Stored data

--- START ---

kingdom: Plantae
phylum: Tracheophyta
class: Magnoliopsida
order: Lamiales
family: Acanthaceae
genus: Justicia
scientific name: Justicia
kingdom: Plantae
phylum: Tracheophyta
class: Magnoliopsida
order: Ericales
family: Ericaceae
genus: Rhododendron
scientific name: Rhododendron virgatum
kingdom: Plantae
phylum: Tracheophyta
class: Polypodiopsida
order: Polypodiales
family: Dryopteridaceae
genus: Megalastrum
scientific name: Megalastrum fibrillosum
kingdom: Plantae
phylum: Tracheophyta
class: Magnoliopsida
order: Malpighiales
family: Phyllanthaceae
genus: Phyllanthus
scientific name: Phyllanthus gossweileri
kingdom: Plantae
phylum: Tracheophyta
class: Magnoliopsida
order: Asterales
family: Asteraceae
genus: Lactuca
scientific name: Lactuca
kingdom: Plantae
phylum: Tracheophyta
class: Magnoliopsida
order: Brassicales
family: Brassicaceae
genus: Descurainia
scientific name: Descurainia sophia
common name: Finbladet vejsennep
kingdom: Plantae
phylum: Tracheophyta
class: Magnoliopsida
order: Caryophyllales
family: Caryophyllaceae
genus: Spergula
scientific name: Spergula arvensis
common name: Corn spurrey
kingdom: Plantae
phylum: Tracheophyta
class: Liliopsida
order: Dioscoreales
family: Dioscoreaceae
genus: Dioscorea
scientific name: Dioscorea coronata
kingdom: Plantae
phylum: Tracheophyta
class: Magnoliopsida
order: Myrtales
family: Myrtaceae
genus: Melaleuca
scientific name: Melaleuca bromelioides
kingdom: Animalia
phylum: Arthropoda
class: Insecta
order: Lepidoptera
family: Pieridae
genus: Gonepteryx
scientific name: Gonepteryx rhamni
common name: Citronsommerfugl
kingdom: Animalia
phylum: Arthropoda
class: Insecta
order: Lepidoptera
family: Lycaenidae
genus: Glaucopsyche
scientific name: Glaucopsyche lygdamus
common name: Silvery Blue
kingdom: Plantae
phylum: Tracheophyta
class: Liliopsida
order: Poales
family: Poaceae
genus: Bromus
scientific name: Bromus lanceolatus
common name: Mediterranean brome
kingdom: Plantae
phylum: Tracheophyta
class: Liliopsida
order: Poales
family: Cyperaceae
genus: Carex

--- END ---

▸ **Your instructions**
Reproduce every line of the material above without altering anything.

▸ **Response**
kingdom: Plantae
phylum: Tracheophyta
class: Magnoliopsida
order: Lamiales
family: Acanthaceae
genus: Justicia
scientific name: Justicia
kingdom: Plantae
phylum: Tracheophyta
class: Magnoliopsida
order: Ericales
family: Ericaceae
genus: Rhododendron
scientific name: Rhododendron virgatum
kingdom: Plantae
phylum: Tracheophyta
class: Polypodiopsida
order: Polypodiales
family: Dryopteridaceae
genus: Megalastrum
scientific name: Megalastrum fibrillosum
kingdom: Plantae
phylum: Tracheophyta
class: Magnoliopsida
order: Malpighiales
family: Phyllanthaceae
genus: Phyllanthus
scientific name: Phyllanthus gossweileri
kingdom: Plantae
phylum: Tracheophyta
class: Magnoliopsida
order: Asterales
family: Asteraceae
genus: Lactuca
scientific name: Lactuca
kingdom: Plantae
phylum: Tracheophyta
class: Magnoliopsida
order: Brassicales
family: Brassicaceae
genus: Descurainia
scientific name: Descurainia sophia
common name: Finbladet vejsennep
kingdom: Plantae
phylum: Tracheophyta
class: Magnoliopsida
order: Caryophyllales
family: Caryophyllaceae
genus: Spergula
scientific name: Spergula arvensis
common name: Corn spurrey
kingdom: Plantae
phylum: Tracheophyta
class: Liliopsida
order: Dioscoreales
family: Dioscoreaceae
genus: Dioscorea
scientific name: Dioscorea coronata
kingdom: Plantae
phylum: Tracheophyta
class: Magnoliopsida
order: Myrtales
family: Myrtaceae
genus: Melaleuca
scientific name: Melaleuca bromelioides
kingdom: Animalia
phylum: Arthropoda
class: Insecta
order: Lepidoptera
family: Pieridae
genus: Gonepteryx
scientific name: Gonepteryx rhamni
common name: Citronsommerfugl
kingdom: Animalia
phylum: Arthropoda
class: Insecta
order: Lepidoptera
family: Lycaenidae
genus: Glaucopsyche
scientific name: Glaucopsyche lygdamus
common name: Silvery Blue
kingdom: Plantae
phylum: Tracheophyta
class: Liliopsida
order: Poales
family: Poaceae
genus: Bromus
scientific name: Bromus lanceolatus
common name: Mediterranean brome
kingdom: Plantae
phylum: Tracheophyta
class: Liliopsida
order: Poales
family: Cyperaceae
genus: Carex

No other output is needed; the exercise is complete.